Recorded information:
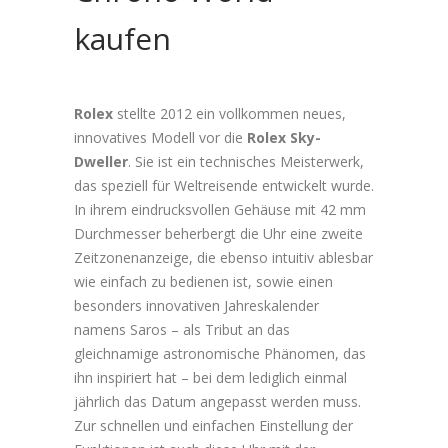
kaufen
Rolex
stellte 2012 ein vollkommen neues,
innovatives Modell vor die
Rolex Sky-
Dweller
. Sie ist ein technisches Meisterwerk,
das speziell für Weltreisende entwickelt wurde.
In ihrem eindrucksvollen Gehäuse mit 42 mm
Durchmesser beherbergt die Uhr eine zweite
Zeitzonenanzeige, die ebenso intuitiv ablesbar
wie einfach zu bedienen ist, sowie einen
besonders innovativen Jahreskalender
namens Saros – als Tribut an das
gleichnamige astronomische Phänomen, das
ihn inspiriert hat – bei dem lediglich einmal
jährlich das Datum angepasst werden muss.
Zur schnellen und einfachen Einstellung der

Task statement:
Reproduce the lines from the start through the one containing "besonders innovativen Jahreskalender", substituting "Armbanduhr" for "Uhr" and changing nothing else. Leave the pictures out.

Completed task:
kaufen
Rolex
stellte 2012 ein vollkommen neues,
innovatives Modell vor die
Rolex Sky-
Dweller
. Sie ist ein technisches Meisterwerk,
das speziell für Weltreisende entwickelt wurde.
In ihrem eindrucksvollen Gehäuse mit 42 mm
Durchmesser beherbergt die Armbanduhr eine zweite
Zeitzonenanzeige, die ebenso intuitiv ablesbar
wie einfach zu bedienen ist, sowie einen
besonders innovativen Jahreskalender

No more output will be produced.